## Exercise
Lay out the material from the line with "Is it true that B is 15% of the pie?" up to and including the line with "Does the chart contain any negative values?" as a Markdown table with the columns No. and Text, numbering each line. Leave out blank lines and pictures.

## Information shown
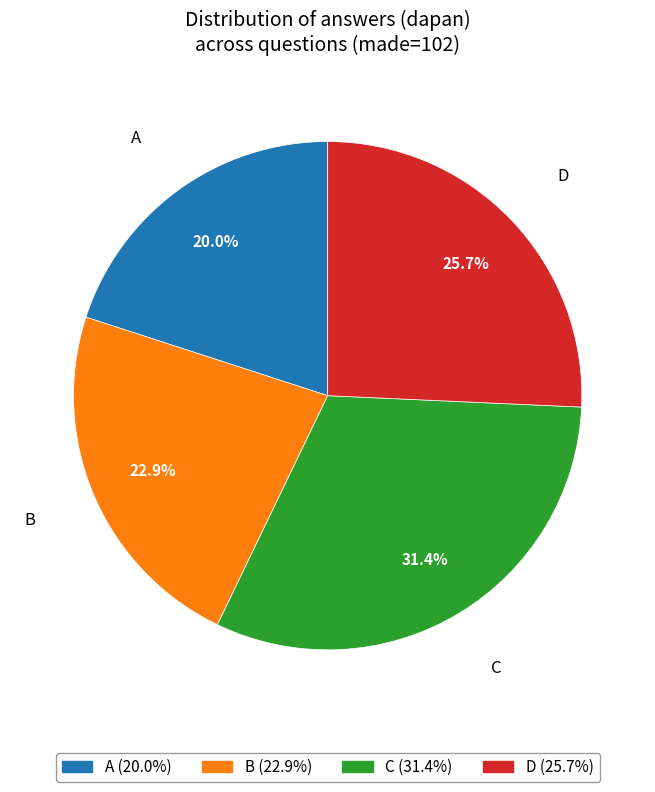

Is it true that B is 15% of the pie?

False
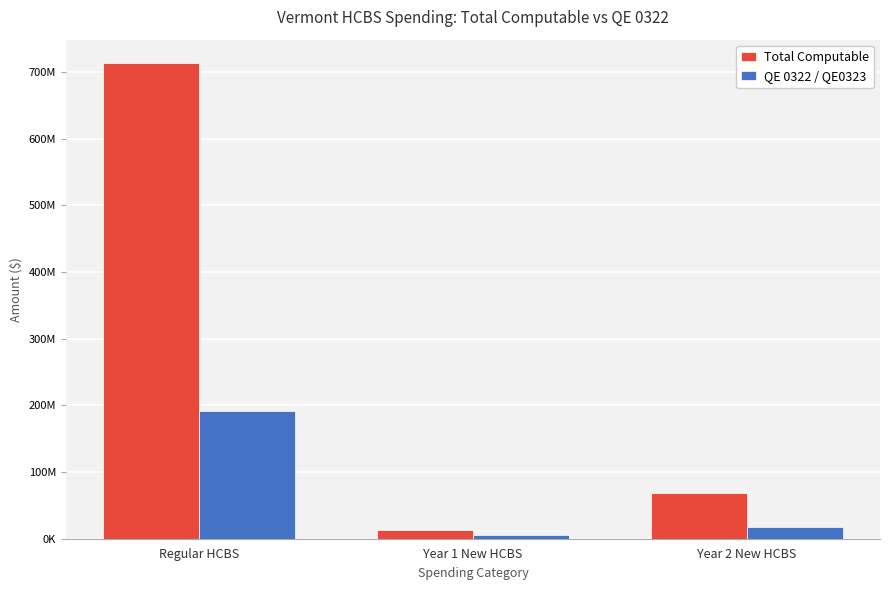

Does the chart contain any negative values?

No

* * *

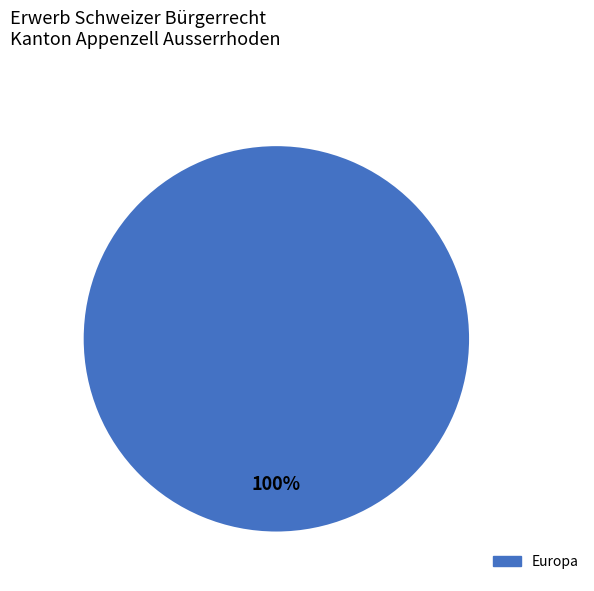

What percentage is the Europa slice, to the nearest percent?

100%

## Reply
| No. | Text |
|---|---|
| 1 | Is it true that B is 15% of the pie? |
| 2 | False |
| 3 | Does the chart contain any negative values? |